Dass Mısıroğlu, der durch seine Äußerungen gegen die Republik und Mustafa Kemal Atatürk in Erinnerung geblieben ist, von einem offiziellen Konto einer politischen Partei gewürdigt wurde, stieß bei den Nutzern auf eine Welle der Empörung.
Der Beitrag für Kadir Mısıroğlu, der in der Vergangenheit mit seiner Aussage „Ich wünschte, die Griechen hätten gewonnen“ in Bezug auf den türkischen Befreiungskrieg den Zorn eines Großteils der Öffentlichkeit auf sich gezogen hatte, wurde in kürzester Zeit zu einem der meistdiskutierten Themen in den sozialen Medien.
Die Freude über die „Millionen-Aufrufe“ währte nur kurz
Dass sich der Gedenkbeitrag auf X (ehemals Twitter) schnell verbreitete und über 2 Millionen Aufrufe erreichte, wurde zunächst von einigen Parteianhängern mit Freude aufgenommen. Diese hohen Kennzahlen wurden von bestimmten Kreisen als „große Unterstützung“ für den Beitrag interpretiert und in Glückwunschbotschaften umgemünzt.

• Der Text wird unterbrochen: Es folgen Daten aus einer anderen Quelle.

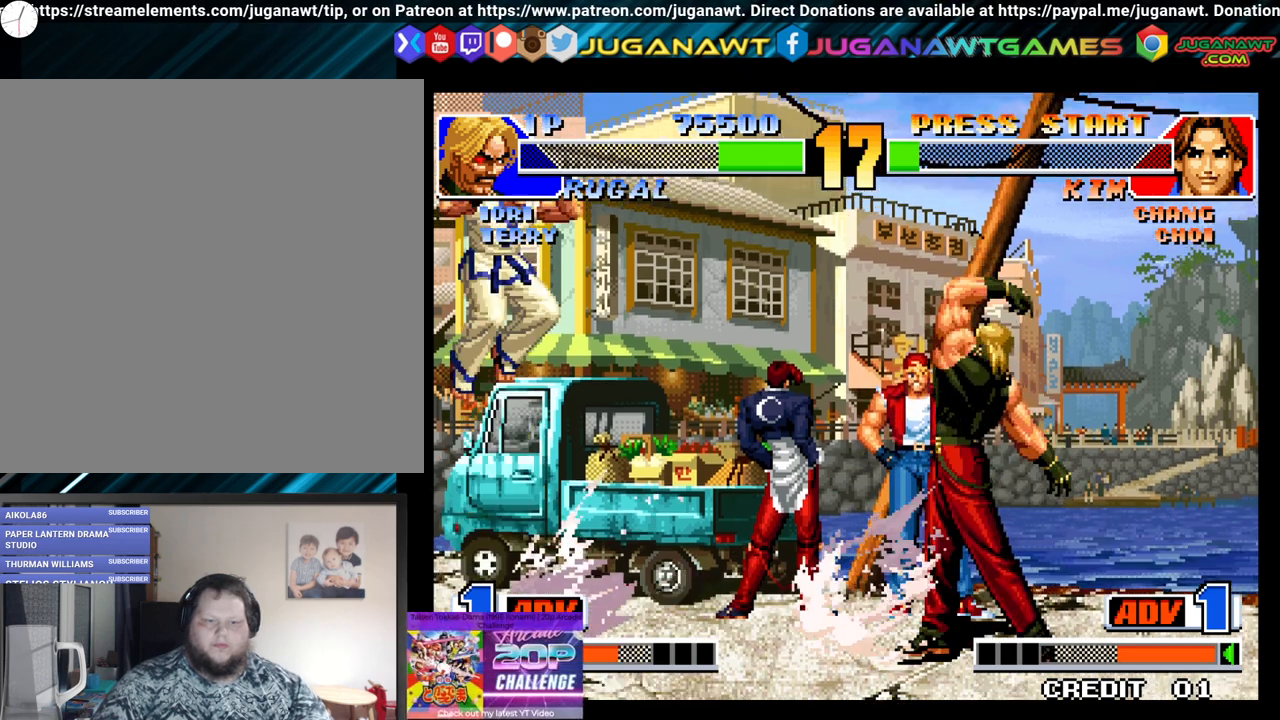
{"buttons": [], "left_stick": "center", "right_stick": "center", "events": [[67, "DPAD_RIGHT", "down"], [183, "DPAD_DOWN", "down"], [233, "DPAD_RIGHT", "up"], [267, "DPAD_LEFT", "down"], [300, "DPAD_DOWN", "up"], [350, "A", "down"], [450, "DPAD_LEFT", "up"], [483, "A", "up"]]}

Hintergrund war der 'Reaktionsalgorithmus'
Doch schon bald stellte sich heraus, dass die Hintergründe ganz anders aussahen. Der Grund für die Millionenreichweite und die Rekordinteraktionen des Beitrags war keine Unterstützung, sondern die tausenden kritischen Zitate (Quotes) und wütenden Kommentare, die zu dem Beitrag verfasst wurden.
Die massiven Beiträge der Nutzer, die den Post verurteilten und ihren Unmut äußerten, lösten den Algorithmus der sozialen Medien aus, was dazu führte, dass die Gedenkbotschaft ständig in den Feeds anderer Nutzer erschien. Dies verdeutlichte einmal mehr, dass hohe Aufrufzahlen in sozialen Medien nicht immer positive Unterstützung widerspiegeln, sondern manchmal auch ein Indikator für massiven Widerstand sind.